I applaud director Ryan Coogler’s choice to confront the subject of Boseman’s death head-on in “Wakanda Forever.” Rather than use technology to keep him in the MCU a bit longer like Star Wars did with Carrie Fisher, “Wakanda Forever” begins with King T’Challa’s passing and works out from there. It’s the right move to mirror the real and the imagined in this way. The topic is handled with incredible sincerity and respect, allowing the remaining cast to stand in for the fans of Boseman’s work as Black Panther. From the cold open to the end credits scene (of course there is one, so stick around), Boseman’s and T’Challa’s lives are beautifully remembered. It’s time now to see where the story of this powerful nation and the icon who protects it can go from here.

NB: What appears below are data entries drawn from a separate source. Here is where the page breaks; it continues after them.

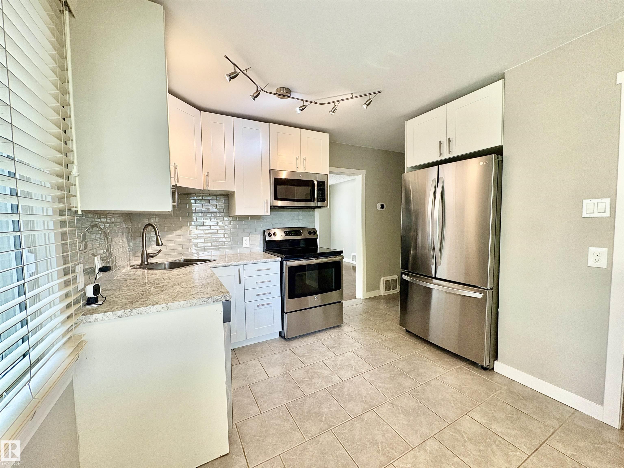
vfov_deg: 85.7
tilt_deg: -2.7
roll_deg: +1.5
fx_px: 252
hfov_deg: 102.1
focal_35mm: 14
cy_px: 234
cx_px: 312
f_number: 2.2
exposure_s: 1/120
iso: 160
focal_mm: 2.22
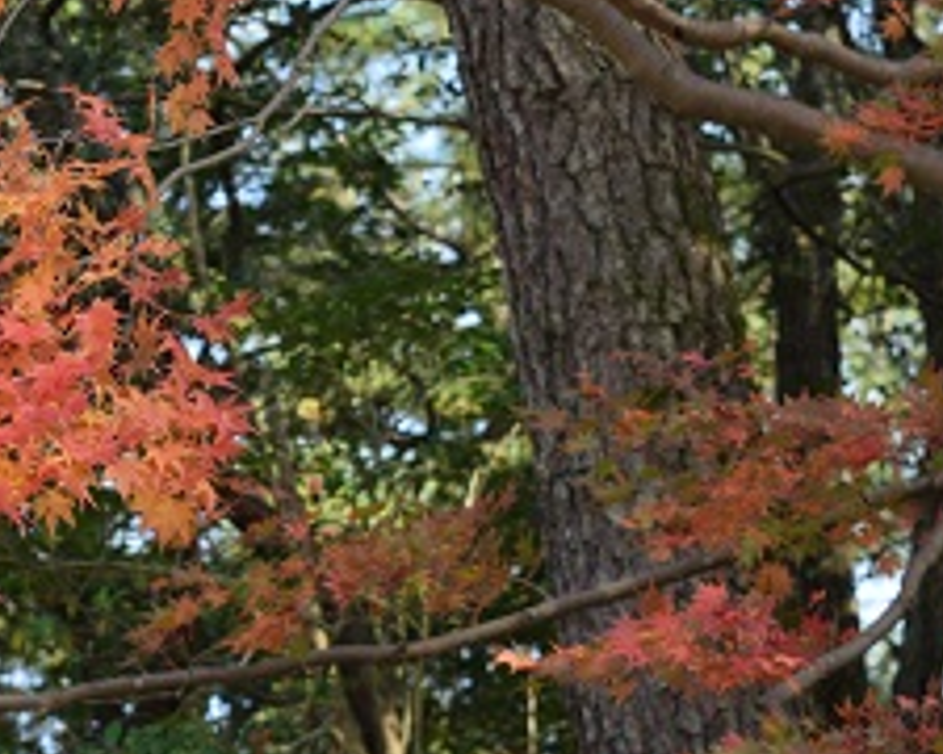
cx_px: 71
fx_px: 4186
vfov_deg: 10.3
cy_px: 218
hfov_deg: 12.7
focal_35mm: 150
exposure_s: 1/200
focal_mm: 50
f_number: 7.1
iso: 400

The basic plot of “Wakanda Forever” centers on the increased global interest in their culture and resources, now that both have been fully revealed after the events of the Infinity War. After a bit of geo-political thumb-wrestling, Queen Ramonda (played again by Angela Bassett) finds herself potentially at odds with Earth’s other great powerful nations. It seems that, absent a huge purple psychopath to bind their collective will, humans are dutifully considering a return to what they do best — you know, to be kind of terrible to each other. Beneath this big picture is a more intimate one featuring T’Challa’s sister Shuri. Played wonderfully by Letitia Wright, Shuri is sad and angry and struggling to see a way forward without her brother.
To say more about the narrative would be bad form. But suffice to say things get complicated in ways only a Phase 4 Marvel movie can. What I mean generally is that there is a ton of unfocused action going on, with overstuffed but often dangling subplots and a set of risks and rewards that don’t always feel consequential, despite the epic visual scale. What I mean specifically is that there is yet another hidden world to learn about, filled with unbelievably fierce people, and this begs the same question I had when I saw the “Eternals” film in 2021. Where were these people when Thanos was killing everyone? Twice! We could have really used them.

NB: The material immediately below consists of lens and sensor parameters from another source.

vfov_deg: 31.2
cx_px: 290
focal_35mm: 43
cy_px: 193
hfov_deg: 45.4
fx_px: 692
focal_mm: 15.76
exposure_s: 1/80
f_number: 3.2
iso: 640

Without a doubt, “Wakanda Forever” is stunning to look at and really fun to inhabit again for a couple of hours, but the Black Panther part of the movie takes too long to develop. And when it does, it’s rushed and disappointing. I should be clear. It’s not what they chose to do with the mantle of Wakanda’s superhero protector — I love that progression — it’s how they did it. This torch is too important to pass so quickly, and with so little gravity. Both Panthers deserve better.
The Marvel Cinematic Universe was already facing a challenging lull after the Thanos storyline ended, and Boseman’s devastating death forced an unexpected transition for one of the most beloved individual brands. I still enjoy these movies and will run out to see the next one, but I think we need a new mega-villain to get everyone on the same page again. Word is, one might be on the way.